> _The problem_
The required output is every entry, printed exactly as written.

> _Stored data_
━━━━━━━━━━━━━━━━

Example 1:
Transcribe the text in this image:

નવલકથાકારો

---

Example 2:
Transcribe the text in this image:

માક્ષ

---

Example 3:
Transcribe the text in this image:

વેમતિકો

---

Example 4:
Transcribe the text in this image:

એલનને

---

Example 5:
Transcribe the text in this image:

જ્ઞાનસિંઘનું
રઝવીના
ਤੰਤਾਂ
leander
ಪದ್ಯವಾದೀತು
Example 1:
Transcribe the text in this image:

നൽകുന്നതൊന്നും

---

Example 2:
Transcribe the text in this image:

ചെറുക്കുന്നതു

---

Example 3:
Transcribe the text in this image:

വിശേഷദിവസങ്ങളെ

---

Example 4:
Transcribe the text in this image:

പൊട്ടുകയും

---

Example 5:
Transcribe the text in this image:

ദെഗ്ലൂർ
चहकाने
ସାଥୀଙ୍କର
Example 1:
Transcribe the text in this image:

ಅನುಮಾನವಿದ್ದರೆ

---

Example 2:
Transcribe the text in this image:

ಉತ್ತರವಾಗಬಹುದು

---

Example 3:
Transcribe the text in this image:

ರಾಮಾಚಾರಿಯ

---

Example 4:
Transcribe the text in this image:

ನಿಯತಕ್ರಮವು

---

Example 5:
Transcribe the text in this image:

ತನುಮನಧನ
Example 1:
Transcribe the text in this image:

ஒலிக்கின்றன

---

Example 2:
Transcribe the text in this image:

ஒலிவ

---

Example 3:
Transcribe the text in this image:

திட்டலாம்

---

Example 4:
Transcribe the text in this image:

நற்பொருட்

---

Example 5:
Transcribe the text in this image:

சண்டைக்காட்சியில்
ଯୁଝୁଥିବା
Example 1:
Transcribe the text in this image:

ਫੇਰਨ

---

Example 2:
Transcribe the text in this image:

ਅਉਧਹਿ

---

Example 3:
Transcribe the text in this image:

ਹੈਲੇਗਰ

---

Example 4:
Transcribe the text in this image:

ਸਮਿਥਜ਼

━━━━━━━━━━━━━━━━

> _Expected answer_
Example 1:
Transcribe the text in this image:

નવલકથાકારો

---

Example 2:
Transcribe the text in this image:

માક્ષ

---

Example 3:
Transcribe the text in this image:

વેમતિકો

---

Example 4:
Transcribe the text in this image:

એલનને

---

Example 5:
Transcribe the text in this image:

જ્ઞાનસિંઘનું
રઝવીના
ਤੰਤਾਂ
leander
ಪದ್ಯವಾದೀತು
Example 1:
Transcribe the text in this image:

നൽകുന്നതൊന്നും

---

Example 2:
Transcribe the text in this image:

ചെറുക്കുന്നതു

---

Example 3:
Transcribe the text in this image:

വിശേഷദിവസങ്ങളെ

---

Example 4:
Transcribe the text in this image:

പൊട്ടുകയും

---

Example 5:
Transcribe the text in this image:

ദെഗ്ലൂർ
चहकाने
ସାଥୀଙ୍କର
Example 1:
Transcribe the text in this image:

ಅನುಮಾನವಿದ್ದರೆ

---

Example 2:
Transcribe the text in this image:

ಉತ್ತರವಾಗಬಹುದು

---

Example 3:
Transcribe the text in this image:

ರಾಮಾಚಾರಿಯ

---

Example 4:
Transcribe the text in this image:

ನಿಯತಕ್ರಮವು

---

Example 5:
Transcribe the text in this image:

ತನುಮನಧನ
Example 1:
Transcribe the text in this image:

ஒலிக்கின்றன

---

Example 2:
Transcribe the text in this image:

ஒலிவ

---

Example 3:
Transcribe the text in this image:

திட்டலாம்

---

Example 4:
Transcribe the text in this image:

நற்பொருட்

---

Example 5:
Transcribe the text in this image:

சண்டைக்காட்சியில்
ଯୁଝୁଥିବା
Example 1:
Transcribe the text in this image:

ਫੇਰਨ

---

Example 2:
Transcribe the text in this image:

ਅਉਧਹਿ

---

Example 3:
Transcribe the text in this image:

ਹੈਲੇਗਰ

---

Example 4:
Transcribe the text in this image:

ਸਮਿਥਜ਼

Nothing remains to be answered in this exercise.